*** Information supplied

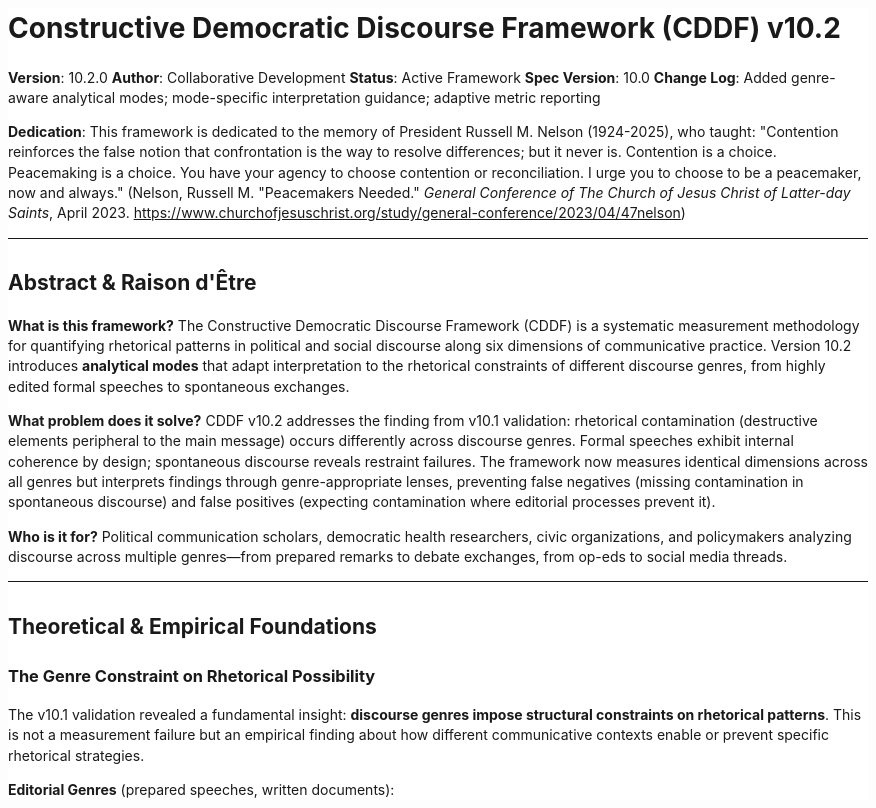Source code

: # Constructive Democratic Discourse Framework (CDDF) v10.2

**Version**: 10.2.0
**Author**: Collaborative Development
**Status**: Active Framework
**Spec Version**: 10.0
**Change Log**: Added genre-aware analytical modes; mode-specific interpretation guidance; adaptive metric reporting

**Dedication**: This framework is dedicated to the memory of President Russell M. Nelson (1924-2025), who taught: "Contention reinforces the false notion that confrontation is the way to resolve differences; but it never is. Contention is a choice. Peacemaking is a choice. You have your agency to choose contention or reconciliation. I urge you to choose to be a peacemaker, now and always." (Nelson, Russell M. "Peacemakers Needed." *General Conference of The Church of Jesus Christ of Latter-day Saints*, April 2023. https://www.churchofjesuschrist.org/study/general-conference/2023/04/47nelson)

---

## Abstract & Raison d'Être

**What is this framework?**
The Constructive Democratic Discourse Framework (CDDF) is a systematic measurement methodology for quantifying rhetorical patterns in political and social discourse along six dimensions of communicative practice. Version 10.2 introduces **analytical modes** that adapt interpretation to the rhetorical constraints of different discourse genres, from highly edited formal speeches to spontaneous exchanges.

**What problem does it solve?**
CDDF v10.2 addresses the finding from v10.1 validation: rhetorical contamination (destructive elements peripheral to the main message) occurs differently across discourse genres. Formal speeches exhibit internal coherence by design; spontaneous discourse reveals restraint failures. The framework now measures identical dimensions across all genres but interprets findings through genre-appropriate lenses, preventing false negatives (missing contamination in spontaneous discourse) and false positives (expecting contamination where editorial processes prevent it).

**Who is it for?**
Political communication scholars, democratic health researchers, civic organizations, and policymakers analyzing discourse across multiple genres—from prepared remarks to debate exchanges, from op-eds to social media threads.

---

## Theoretical & Empirical Foundations

### The Genre Constraint on Rhetorical Possibility

The v10.1 validation revealed a fundamental insight: **discourse genres impose structural constraints on rhetorical patterns**. This is not a measurement failure but an empirical finding about how different communicative contexts enable or prevent specific rhetorical strategies.

**Editorial Genres** (prepared speeches, written documents):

******

§ **Instruction**:
Print the entries above verbatim, leaving out the pictures.

§ **Result of this task**:
Source code

: # Constructive Democratic Discourse Framework (CDDF) v10.2

**Version**: 10.2.0
**Author**: Collaborative Development
**Status**: Active Framework
**Spec Version**: 10.0
**Change Log**: Added genre-aware analytical modes; mode-specific interpretation guidance; adaptive metric reporting

**Dedication**: This framework is dedicated to the memory of President Russell M. Nelson (1924-2025), who taught: "Contention reinforces the false notion that confrontation is the way to resolve differences; but it never is. Contention is a choice. Peacemaking is a choice. You have your agency to choose contention or reconciliation. I urge you to choose to be a peacemaker, now and always." (Nelson, Russell M. "Peacemakers Needed." *General Conference of The Church of Jesus Christ of Latter-day Saints*, April 2023. https://www.churchofjesuschrist.org/study/general-conference/2023/04/47nelson)

---

## Abstract & Raison d'Être

**What is this framework?**
The Constructive Democratic Discourse Framework (CDDF) is a systematic measurement methodology for quantifying rhetorical patterns in political and social discourse along six dimensions of communicative practice. Version 10.2 introduces **analytical modes** that adapt interpretation to the rhetorical constraints of different discourse genres, from highly edited formal speeches to spontaneous exchanges.

**What problem does it solve?**
CDDF v10.2 addresses the finding from v10.1 validation: rhetorical contamination (destructive elements peripheral to the main message) occurs differently across discourse genres. Formal speeches exhibit internal coherence by design; spontaneous discourse reveals restraint failures. The framework now measures identical dimensions across all genres but interprets findings through genre-appropriate lenses, preventing false negatives (missing contamination in spontaneous discourse) and false positives (expecting contamination where editorial processes prevent it).

**Who is it for?**
Political communication scholars, democratic health researchers, civic organizations, and policymakers analyzing discourse across multiple genres—from prepared remarks to debate exchanges, from op-eds to social media threads.

---

## Theoretical & Empirical Foundations

### The Genre Constraint on Rhetorical Possibility

The v10.1 validation revealed a fundamental insight: **discourse genres impose structural constraints on rhetorical patterns**. This is not a measurement failure but an empirical finding about how different communicative contexts enable or prevent specific rhetorical strategies.

**Editorial Genres** (prepared speeches, written documents):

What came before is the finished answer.